Humboldt porta la vie dans cette administration, et l’esprit de réforme dans tous les degrés de renseignement. Il appela à Berlin Zeller, l’un des disciples de Pestalozzi, pour y fonder un institut où il devait appliquer ses méthodes nouvelles encore vivement critiquées. Süvern entreprit, sous la direction personnelle de Humboldt, la réforme des gymnases.

Quant à l’idée de fonder une université à Berlin, elle n’était point nouvelle ; elle datait d’avant 1806. Les événemens, en séparant de la Prusse ses anciennes universités, surtout celle de Halle, avaient donné tout naturellement à ce projet une nouvelle actualité. Guillaume de Humboldt trouvait l’idée mûre ; il eut le grand mérite de la réaliser.

On n’hésita point à faire choix de la capitale pour siège du nouvel institut ; on ne doutait point que l’université, le mouvement intellectuel dont elle serait le foyer, n’exerçassent par leur voisinage une action bienfaisante sur le gouvernement lui-même. C’est à Humboldt qu’est dû certainement l’esprit libéral dans lequel fut conçue la nouvelle organisation. Fichte eût voulu établir une discipline rigoureuse et étroite. Schleiermacher plaidait pour la liberté illimitée de l’enseignement et des études. Les projets de Fichte furent écartés, et, symptôme déjà significatif du déclin du particularisme, l’on rétablit pour les étudians de l’université de Berlin un droit qui depuis longtemps n’était plus qu’un souvenir en Allemagne, le droit de fréquenter indistinctement à leur gré toutes les universités allemandes.

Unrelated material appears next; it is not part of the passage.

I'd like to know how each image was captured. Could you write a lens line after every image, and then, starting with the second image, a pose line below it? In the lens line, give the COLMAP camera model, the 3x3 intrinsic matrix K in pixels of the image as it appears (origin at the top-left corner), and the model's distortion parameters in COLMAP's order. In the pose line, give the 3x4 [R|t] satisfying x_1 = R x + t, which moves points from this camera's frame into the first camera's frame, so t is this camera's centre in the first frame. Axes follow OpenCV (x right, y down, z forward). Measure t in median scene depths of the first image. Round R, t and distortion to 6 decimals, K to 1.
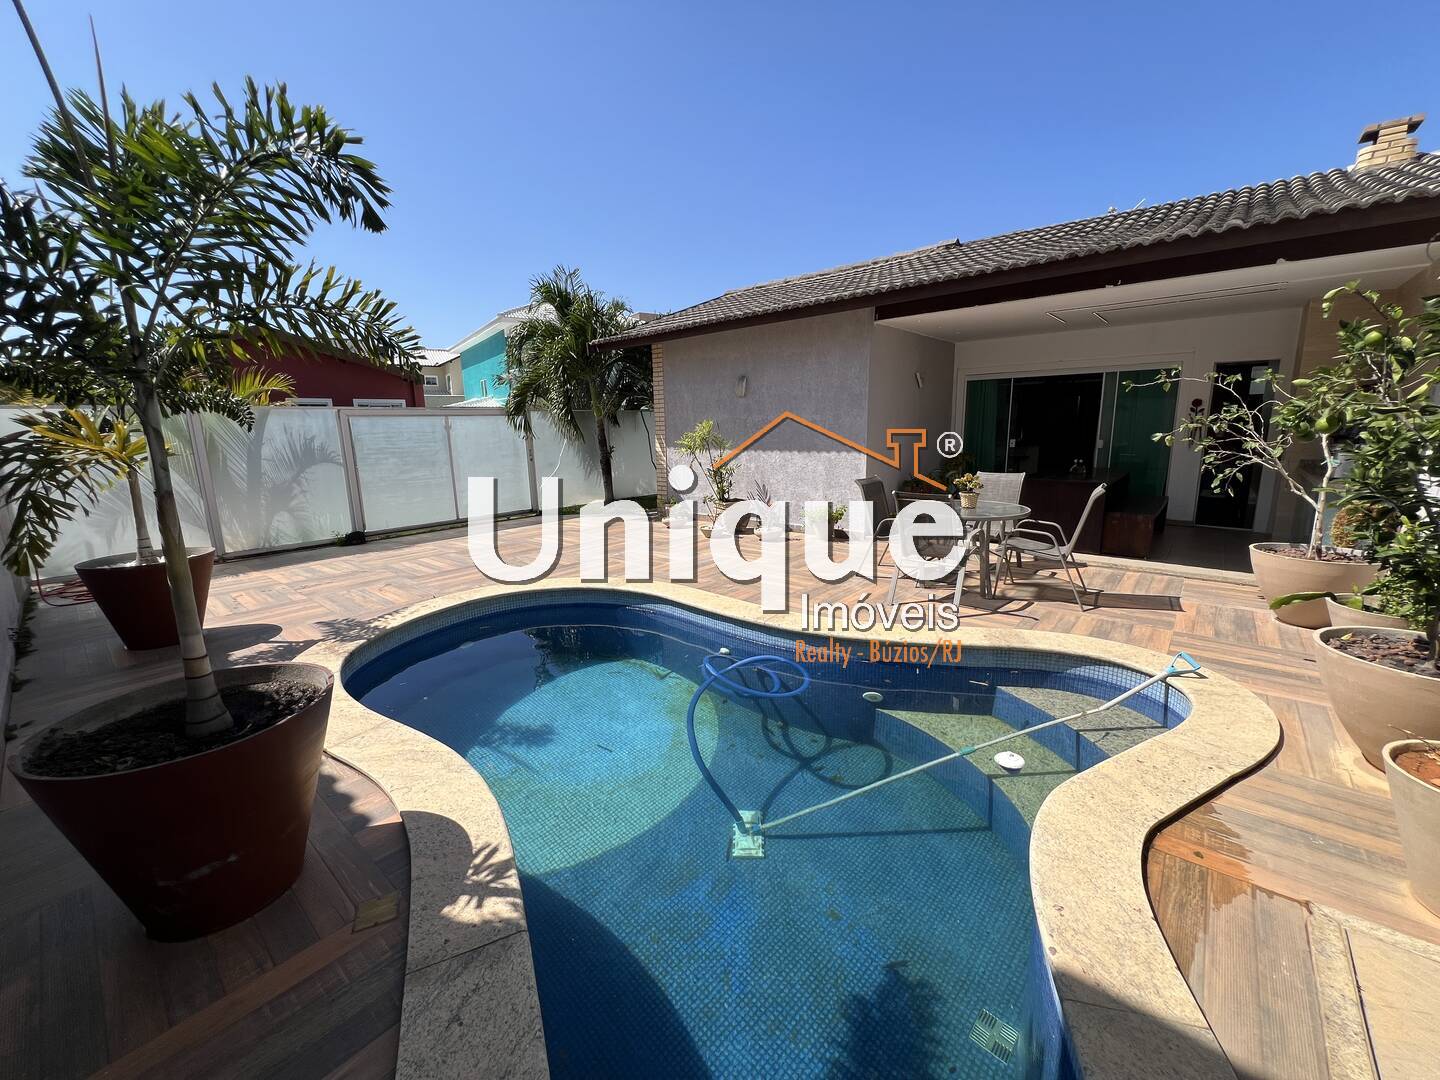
lens RADIAL K [[577.9, 0, 720.0], [0, 577.9, 540.0], [0, 0, 1]] dist [-0.001535, -0.000129]
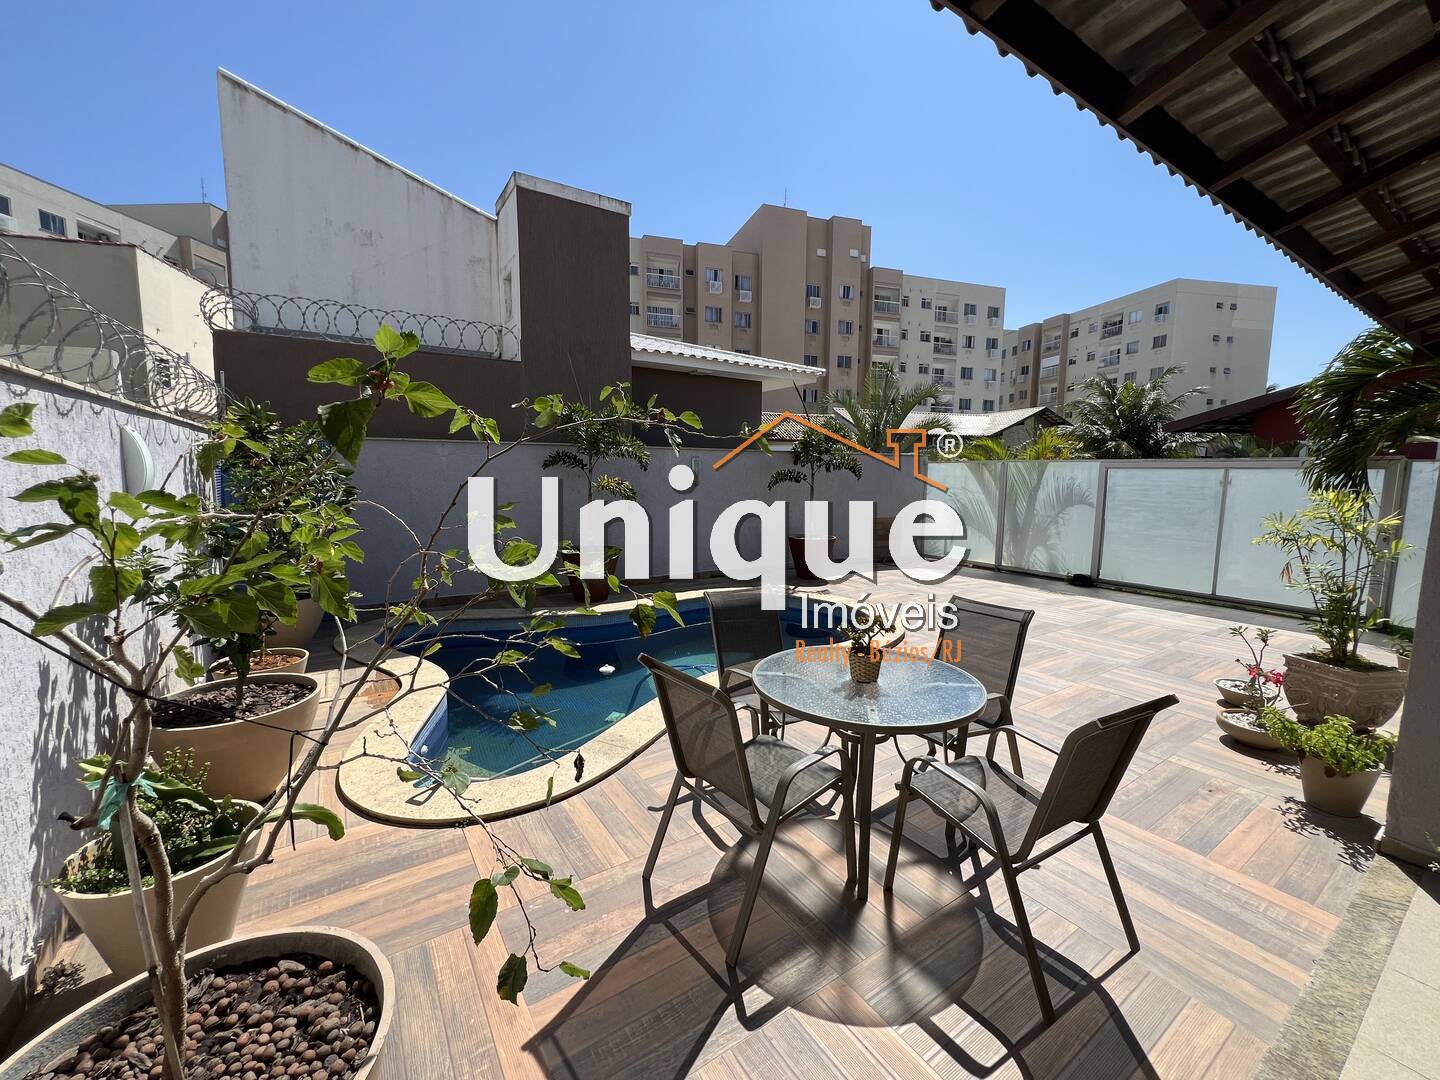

Dès 1810 l’université de Berlin fut ouverte. Dès 1810, elle eut, sous le rectorat de Schmalz, 458 étudians. Elle put, dès ses débuts, sans parler des noms qui devaient l’illustrer plus tard, ou de ceux qui nous sont moins connus, offrir au souvenir de la postérité les noms de Fichte, de Schleiermacher, de Savigny et de Niebuhr.

Le nom des deux premiers, le souvenir des discours enflammés par lesquels ils avaient inauguré à Berlin, deux ans auparavant, une nouvelle ère de l’histoire d’Allemagne, indiquent assez que la création de la nouvelle université n’avait été que la sanction d’un mouvement intellectuel tout spontané.